For a list of call graphs already implemented in LiSA, see the Configuration page.

The BaseCallGraph class

In most cases, the resolution logic follows the same workflow, parametric to all language-specific algorithms. Such workflow is implemented in the BaseCallGraph class, that provides implementations for the abstract methods of CallGraph:

All methods involved in the resolution of both instance and non-instance calls are implemented, but are left open for modifications by subclasses. The resolution process implemented in resolve proceeds as follows:

Both instance and non-instance resolution exploit few auxiliary methods, each with a default implementation that can be overridden by subclasses to implement possible language-specific optimizations:

resolveNonInstance proceeds by first selecting the types where the targets are to be searched are determined by looking at the call qualifier (if no qualifier is present, all types in the program are considered), also considering possible aliases. Then, each type is searched independently: if the type is not part of a hierarchy (e.g., it is not part of a language that has classes), the search filters all code members with isATarget.
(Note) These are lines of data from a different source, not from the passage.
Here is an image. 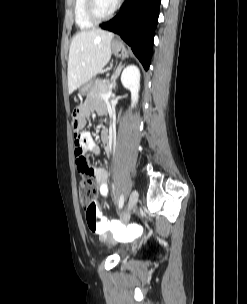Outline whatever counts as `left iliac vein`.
<instances>
[{"label": "left iliac vein", "mask_w": 247, "mask_h": 304, "mask_svg": "<svg viewBox=\"0 0 247 304\" xmlns=\"http://www.w3.org/2000/svg\"><path fill=\"white\" fill-rule=\"evenodd\" d=\"M138 197H139L138 191L137 190H133L132 193H131V195H130V198H129L127 210H126V212L124 214V217H123L124 221H128L129 220L130 213L133 210V208L136 206L137 201H138Z\"/></svg>", "instance_id": "obj_1"}]
</instances>
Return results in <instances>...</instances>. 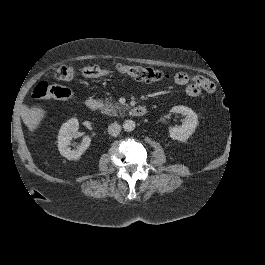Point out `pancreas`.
<instances>
[{
	"label": "pancreas",
	"instance_id": "obj_1",
	"mask_svg": "<svg viewBox=\"0 0 265 265\" xmlns=\"http://www.w3.org/2000/svg\"><path fill=\"white\" fill-rule=\"evenodd\" d=\"M126 109H128L127 106H124L118 102L113 101L112 98H108L105 100V107L102 112L107 115L117 116L118 111L123 112Z\"/></svg>",
	"mask_w": 265,
	"mask_h": 265
}]
</instances>
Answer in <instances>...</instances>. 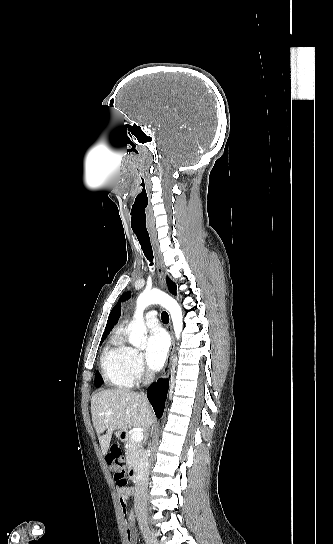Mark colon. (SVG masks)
Instances as JSON below:
<instances>
[{"label": "colon", "instance_id": "1", "mask_svg": "<svg viewBox=\"0 0 333 544\" xmlns=\"http://www.w3.org/2000/svg\"><path fill=\"white\" fill-rule=\"evenodd\" d=\"M106 461L110 465H115L116 470L114 473V480L116 484L123 488L127 485V478L125 476L123 466H124V458L122 455V450L118 445H113L109 451V453L106 455Z\"/></svg>", "mask_w": 333, "mask_h": 544}]
</instances>
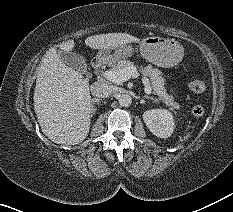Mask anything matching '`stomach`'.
<instances>
[{
	"instance_id": "0dacf381",
	"label": "stomach",
	"mask_w": 233,
	"mask_h": 212,
	"mask_svg": "<svg viewBox=\"0 0 233 212\" xmlns=\"http://www.w3.org/2000/svg\"><path fill=\"white\" fill-rule=\"evenodd\" d=\"M132 45H121L116 48L101 49L99 56L105 61L119 60L133 54ZM141 55L149 62L160 67H172L183 58V48L174 39L149 36L140 43Z\"/></svg>"
}]
</instances>
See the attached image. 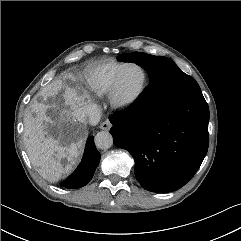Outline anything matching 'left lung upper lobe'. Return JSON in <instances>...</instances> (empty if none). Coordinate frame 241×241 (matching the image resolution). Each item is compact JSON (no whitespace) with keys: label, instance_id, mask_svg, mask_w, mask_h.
<instances>
[{"label":"left lung upper lobe","instance_id":"1","mask_svg":"<svg viewBox=\"0 0 241 241\" xmlns=\"http://www.w3.org/2000/svg\"><path fill=\"white\" fill-rule=\"evenodd\" d=\"M118 60L135 62L146 70L150 80L156 77L163 79L174 100L201 91L194 78L182 72L173 61L166 57L133 52L119 55Z\"/></svg>","mask_w":241,"mask_h":241}]
</instances>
Then, for all selected targets, the distance from a perfect target is computed (i.e., the number of type conversions necessary for using the actual parameters of the call as parameters of the target) using the program’s parameter matching strategy, and the ones with the lowest distance are added to the possible targets. Note that if the call is ambiguous (i.e., there are multiple targets with the same distance in the same type), an exception is raised. Instead, if tye type is part of a hierarchy, the hierarchy is traversed upwards using the program’s hierarchy traversal strategy. For each traversed type, the same process described above is applied, but the search is stopped as soon as at least a target is found, since the traversal strategy ensures that the first targets found are the most specific ones.

resolveInstance proceeds similarly, but the search is restricted to the type of the receiver (i.e., the first parameter of the call) and its supertypes. The resolution starts by selecting the possible types of the receiver through getPossibleTypesOfReceiver, the only abstract method of the class, that can implement several techniques for call graph building (e.g., class hierarchy analysis, rapid type analysis, etc.). For each such type, the corresponding type definition is retriieved through getReceiverCompilationUnit. The hieararchy of the definition is then traversed using the program’s hierarchy traversal strategy, and for each traversed type the instance code members are filtered using the same process described above: isATarget is used to check the suitability of the code member, the distance from a perfect target is computed, and the best targets are selected. The search is stopped as soon as at least a target is found, since the traversal strategy ensures that the first targets found are the most specific ones. In case of ambiguity, an exception is raised.

Implementations of BaseCallGraph thus only need to provide an implementation of getPossibleTypesOfReceiver to implement a call graph building algorithm, and can rely on the default implementations of the other methods, that are designed to be as generic as possible while respecting the possible language-specific features that might affect the resolution process.